:: Assigned task ::
Please return the part of the article below on the slow API fix that runs between "To protect the" and "save the launch.", inclusive, copied word for word.

━━━ Page text

To protect the product and save the launch, Yolk Studio stepped in and took over the backend codebase. It was a stark reminder of an industry reality we see often: paying for a massive agency name does not automatically guarantee quality engineering.

Here is how our team audited the inherited mess, found the needle in the haystack, and made a highly pragmatic engineering decision to save the launch.

The Investigation: Profiling the Bottleneck

When an API takes 50 seconds to respond, you don't guess—you measure. We immediately ran database, memory, and CPU profilers against the backend application.

The bottleneck quickly revealed itself. We detected ORM (Object-Relational Mapping) calls to the database that had unreasonably high allocation rates and massive execution times.

To isolate the issue, our engineers took the underlying SQL queries and executed them directly on the database. They ran perfectly fine, clocking in at around 150ms. The database engine wasn't the problem. The issue was how the application stack was talking to it.

After checking the related tables and column datatypes, we found a highly specific bug with the inherited stack: Entity Framework (EF) Core v6 paired with SQL Server. The previous agency had stored massive, unstructured JSON blobs inside NVARCHAR(MAX) columns. When EF Core v6 tried to retrieve these using asynchronous execution (.ToListAsync()), the performance completely tanked.

The Options: Textbook Purity vs. Business Reality

Because the problematic columns stored large, serialized JSON files, we mapped out three potential solutions to fix the architecture.

━━━━━━
━━━ Material supplied

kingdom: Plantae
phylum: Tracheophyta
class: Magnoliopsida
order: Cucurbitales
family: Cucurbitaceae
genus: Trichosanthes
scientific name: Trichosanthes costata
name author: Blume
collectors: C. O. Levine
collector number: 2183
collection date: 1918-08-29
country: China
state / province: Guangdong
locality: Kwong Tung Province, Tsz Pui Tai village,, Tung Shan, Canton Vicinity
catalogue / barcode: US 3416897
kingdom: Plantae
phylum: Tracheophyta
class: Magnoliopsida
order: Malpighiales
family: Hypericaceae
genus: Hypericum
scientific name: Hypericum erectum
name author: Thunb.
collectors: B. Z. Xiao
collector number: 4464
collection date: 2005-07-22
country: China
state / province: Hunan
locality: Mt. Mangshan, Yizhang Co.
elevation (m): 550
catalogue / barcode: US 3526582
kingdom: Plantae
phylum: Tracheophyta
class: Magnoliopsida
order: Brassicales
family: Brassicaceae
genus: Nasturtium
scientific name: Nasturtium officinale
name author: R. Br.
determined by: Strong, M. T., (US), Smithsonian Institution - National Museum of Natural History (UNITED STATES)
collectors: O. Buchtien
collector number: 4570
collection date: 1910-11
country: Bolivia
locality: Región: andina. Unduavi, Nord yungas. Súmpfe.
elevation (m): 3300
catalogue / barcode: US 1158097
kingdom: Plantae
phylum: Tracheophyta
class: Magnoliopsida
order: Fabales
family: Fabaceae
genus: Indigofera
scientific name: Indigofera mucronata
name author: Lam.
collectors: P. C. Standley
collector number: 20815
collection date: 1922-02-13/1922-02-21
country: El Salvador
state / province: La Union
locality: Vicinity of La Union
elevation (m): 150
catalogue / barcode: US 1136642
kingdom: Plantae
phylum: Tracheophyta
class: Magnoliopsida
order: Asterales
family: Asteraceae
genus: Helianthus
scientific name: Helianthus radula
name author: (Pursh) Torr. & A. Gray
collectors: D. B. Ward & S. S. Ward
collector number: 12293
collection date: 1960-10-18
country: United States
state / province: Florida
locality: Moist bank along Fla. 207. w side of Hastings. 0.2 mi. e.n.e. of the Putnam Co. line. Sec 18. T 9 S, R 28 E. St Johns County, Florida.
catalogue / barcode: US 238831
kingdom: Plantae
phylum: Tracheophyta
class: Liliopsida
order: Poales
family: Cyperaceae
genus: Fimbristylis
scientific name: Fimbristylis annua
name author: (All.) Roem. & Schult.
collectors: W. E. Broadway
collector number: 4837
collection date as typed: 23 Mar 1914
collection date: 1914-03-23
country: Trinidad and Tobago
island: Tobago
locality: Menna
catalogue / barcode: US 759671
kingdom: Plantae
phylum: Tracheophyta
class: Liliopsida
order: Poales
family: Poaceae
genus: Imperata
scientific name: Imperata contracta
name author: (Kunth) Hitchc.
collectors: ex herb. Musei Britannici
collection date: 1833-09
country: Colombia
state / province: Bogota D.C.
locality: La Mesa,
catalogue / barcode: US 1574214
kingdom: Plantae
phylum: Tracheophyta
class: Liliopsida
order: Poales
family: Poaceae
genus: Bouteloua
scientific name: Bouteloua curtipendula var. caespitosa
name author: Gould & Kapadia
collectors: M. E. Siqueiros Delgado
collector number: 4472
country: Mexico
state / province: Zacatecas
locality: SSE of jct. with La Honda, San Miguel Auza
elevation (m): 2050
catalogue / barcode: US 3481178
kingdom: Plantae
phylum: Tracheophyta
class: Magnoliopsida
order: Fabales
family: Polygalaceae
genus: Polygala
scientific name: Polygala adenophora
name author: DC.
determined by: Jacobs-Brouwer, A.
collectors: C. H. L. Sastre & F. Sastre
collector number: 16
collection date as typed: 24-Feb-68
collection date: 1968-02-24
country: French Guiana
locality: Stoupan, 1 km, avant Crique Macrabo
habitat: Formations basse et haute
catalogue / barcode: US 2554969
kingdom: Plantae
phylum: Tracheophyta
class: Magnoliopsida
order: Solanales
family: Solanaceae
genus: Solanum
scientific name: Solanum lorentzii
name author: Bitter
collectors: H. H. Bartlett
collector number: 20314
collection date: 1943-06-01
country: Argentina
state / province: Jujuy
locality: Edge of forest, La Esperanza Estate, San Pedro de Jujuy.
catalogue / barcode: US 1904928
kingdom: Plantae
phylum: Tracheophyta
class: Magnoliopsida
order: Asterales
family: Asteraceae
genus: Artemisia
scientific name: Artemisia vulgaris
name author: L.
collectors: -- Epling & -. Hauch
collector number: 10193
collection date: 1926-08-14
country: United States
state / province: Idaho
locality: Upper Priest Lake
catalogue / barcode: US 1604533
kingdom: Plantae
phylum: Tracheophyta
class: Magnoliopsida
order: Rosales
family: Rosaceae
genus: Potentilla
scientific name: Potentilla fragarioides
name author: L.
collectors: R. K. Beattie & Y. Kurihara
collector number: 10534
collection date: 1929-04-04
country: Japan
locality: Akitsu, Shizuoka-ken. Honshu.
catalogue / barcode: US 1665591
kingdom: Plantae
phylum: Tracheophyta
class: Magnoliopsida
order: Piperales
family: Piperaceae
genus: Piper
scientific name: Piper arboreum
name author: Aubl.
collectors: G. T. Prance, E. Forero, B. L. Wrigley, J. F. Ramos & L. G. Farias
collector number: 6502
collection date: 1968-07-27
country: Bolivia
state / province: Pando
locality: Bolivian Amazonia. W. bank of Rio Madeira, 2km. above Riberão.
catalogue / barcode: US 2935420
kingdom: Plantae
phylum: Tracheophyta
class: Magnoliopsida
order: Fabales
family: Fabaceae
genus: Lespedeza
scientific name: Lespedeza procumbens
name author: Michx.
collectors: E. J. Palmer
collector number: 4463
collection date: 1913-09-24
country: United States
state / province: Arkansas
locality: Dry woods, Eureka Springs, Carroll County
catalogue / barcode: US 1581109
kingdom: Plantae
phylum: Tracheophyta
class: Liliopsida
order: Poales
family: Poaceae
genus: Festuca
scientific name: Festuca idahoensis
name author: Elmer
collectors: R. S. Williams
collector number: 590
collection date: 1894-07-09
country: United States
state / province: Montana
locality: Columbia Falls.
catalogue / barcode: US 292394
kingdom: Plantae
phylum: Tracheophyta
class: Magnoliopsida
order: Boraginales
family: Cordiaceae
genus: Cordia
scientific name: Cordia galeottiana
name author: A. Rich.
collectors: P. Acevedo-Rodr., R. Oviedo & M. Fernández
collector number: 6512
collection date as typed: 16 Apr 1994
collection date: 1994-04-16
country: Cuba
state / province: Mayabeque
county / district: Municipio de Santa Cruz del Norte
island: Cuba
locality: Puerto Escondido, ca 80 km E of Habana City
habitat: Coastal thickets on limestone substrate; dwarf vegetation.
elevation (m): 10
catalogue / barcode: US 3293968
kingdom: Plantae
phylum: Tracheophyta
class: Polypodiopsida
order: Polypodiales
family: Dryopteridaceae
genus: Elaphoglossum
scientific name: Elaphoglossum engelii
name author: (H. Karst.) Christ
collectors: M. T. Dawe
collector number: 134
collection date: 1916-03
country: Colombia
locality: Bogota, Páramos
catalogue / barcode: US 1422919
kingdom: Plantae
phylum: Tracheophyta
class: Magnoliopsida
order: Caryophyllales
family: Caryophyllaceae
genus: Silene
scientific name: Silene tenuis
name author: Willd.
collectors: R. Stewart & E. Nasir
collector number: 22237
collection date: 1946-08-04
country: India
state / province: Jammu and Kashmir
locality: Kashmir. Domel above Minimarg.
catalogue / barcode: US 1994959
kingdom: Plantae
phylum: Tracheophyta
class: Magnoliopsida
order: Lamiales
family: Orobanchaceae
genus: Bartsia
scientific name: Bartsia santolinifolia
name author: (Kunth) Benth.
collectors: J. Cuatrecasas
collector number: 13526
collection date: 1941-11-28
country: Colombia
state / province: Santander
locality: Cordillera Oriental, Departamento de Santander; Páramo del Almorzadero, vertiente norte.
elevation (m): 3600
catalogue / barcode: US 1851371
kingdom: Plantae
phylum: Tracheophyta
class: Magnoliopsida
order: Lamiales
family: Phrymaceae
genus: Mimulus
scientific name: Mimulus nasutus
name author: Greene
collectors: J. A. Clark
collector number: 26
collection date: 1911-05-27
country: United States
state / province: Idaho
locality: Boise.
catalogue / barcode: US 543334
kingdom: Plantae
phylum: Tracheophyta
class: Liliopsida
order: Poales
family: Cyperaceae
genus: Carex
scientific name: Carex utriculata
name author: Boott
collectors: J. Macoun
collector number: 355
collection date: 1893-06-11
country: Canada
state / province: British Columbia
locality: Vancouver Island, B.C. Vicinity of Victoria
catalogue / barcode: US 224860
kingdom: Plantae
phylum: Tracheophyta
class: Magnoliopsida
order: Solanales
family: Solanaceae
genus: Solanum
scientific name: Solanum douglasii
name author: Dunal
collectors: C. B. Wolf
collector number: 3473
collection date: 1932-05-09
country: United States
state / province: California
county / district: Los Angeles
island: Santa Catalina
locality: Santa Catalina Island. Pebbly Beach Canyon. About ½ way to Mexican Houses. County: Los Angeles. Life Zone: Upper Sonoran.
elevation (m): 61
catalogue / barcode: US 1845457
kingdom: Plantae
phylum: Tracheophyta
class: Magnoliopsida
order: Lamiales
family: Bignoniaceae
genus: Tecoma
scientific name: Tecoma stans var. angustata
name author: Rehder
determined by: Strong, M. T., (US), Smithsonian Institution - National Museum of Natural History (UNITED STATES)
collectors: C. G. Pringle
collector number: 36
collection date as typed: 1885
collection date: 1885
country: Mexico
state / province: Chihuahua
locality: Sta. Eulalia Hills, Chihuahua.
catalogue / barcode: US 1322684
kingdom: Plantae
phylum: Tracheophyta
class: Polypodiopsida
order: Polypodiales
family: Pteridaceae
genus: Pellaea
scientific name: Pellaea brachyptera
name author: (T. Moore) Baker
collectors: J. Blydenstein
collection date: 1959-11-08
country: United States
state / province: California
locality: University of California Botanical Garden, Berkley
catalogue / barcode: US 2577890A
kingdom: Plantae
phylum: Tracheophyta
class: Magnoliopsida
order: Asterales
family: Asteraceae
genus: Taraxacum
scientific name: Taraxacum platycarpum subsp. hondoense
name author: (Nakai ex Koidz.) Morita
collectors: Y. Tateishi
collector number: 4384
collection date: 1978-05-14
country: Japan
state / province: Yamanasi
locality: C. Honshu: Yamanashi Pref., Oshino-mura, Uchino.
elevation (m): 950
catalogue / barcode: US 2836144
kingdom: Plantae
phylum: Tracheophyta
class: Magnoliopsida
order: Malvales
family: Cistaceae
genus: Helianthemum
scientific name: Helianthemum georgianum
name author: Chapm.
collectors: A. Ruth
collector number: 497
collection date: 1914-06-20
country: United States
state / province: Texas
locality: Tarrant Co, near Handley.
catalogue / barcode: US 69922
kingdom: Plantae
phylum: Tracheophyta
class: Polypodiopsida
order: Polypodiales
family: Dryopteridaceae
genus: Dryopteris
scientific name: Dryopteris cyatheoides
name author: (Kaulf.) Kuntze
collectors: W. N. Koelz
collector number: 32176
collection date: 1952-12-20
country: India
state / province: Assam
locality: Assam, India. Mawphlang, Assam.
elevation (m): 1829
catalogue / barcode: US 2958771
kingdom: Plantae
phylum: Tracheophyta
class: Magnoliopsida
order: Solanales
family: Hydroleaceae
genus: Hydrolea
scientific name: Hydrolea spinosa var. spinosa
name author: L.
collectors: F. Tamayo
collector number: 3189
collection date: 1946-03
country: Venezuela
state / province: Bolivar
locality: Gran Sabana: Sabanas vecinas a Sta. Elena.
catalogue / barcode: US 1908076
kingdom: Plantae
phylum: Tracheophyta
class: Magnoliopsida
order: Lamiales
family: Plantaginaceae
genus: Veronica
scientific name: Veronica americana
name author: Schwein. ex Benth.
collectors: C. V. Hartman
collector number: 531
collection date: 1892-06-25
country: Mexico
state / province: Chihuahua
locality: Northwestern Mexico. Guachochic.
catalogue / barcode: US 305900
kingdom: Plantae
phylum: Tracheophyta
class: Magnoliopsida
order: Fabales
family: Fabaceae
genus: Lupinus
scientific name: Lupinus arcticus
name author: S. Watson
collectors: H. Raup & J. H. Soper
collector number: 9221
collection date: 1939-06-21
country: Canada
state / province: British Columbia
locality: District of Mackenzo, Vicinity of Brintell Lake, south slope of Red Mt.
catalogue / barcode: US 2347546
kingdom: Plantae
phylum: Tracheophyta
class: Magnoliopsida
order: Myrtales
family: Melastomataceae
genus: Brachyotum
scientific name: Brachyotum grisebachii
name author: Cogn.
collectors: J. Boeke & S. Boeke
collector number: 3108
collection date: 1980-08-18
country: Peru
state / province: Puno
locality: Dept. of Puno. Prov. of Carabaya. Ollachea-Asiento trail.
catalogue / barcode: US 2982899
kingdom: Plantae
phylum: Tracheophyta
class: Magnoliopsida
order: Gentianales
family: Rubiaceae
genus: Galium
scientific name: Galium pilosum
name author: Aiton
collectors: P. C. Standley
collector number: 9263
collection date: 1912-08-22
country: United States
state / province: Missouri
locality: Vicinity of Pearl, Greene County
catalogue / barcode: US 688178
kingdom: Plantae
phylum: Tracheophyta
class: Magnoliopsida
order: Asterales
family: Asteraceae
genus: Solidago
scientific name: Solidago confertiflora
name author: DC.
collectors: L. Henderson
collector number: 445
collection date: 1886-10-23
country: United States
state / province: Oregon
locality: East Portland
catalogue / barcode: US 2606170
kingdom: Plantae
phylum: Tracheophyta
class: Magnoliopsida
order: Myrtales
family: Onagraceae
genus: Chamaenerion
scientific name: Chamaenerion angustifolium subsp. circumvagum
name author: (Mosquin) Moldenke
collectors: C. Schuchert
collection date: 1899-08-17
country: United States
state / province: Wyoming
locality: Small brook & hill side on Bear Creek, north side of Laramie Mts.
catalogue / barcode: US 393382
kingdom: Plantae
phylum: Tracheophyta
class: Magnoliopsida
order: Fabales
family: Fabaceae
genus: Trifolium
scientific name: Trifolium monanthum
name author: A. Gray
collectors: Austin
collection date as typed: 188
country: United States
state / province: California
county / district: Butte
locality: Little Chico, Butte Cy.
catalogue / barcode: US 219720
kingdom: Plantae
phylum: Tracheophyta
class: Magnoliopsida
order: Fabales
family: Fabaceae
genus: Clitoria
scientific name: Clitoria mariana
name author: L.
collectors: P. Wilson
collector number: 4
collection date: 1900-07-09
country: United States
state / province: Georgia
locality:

━━━━━━

:: Solution below ::
To protect the product and save the launch, Yolk Studio stepped in and took over the backend codebase. It was a stark reminder of an industry reality we see often: paying for a massive agency name does not automatically guarantee quality engineering.

Here is how our team audited the inherited mess, found the needle in the haystack, and made a highly pragmatic engineering decision to save the launch.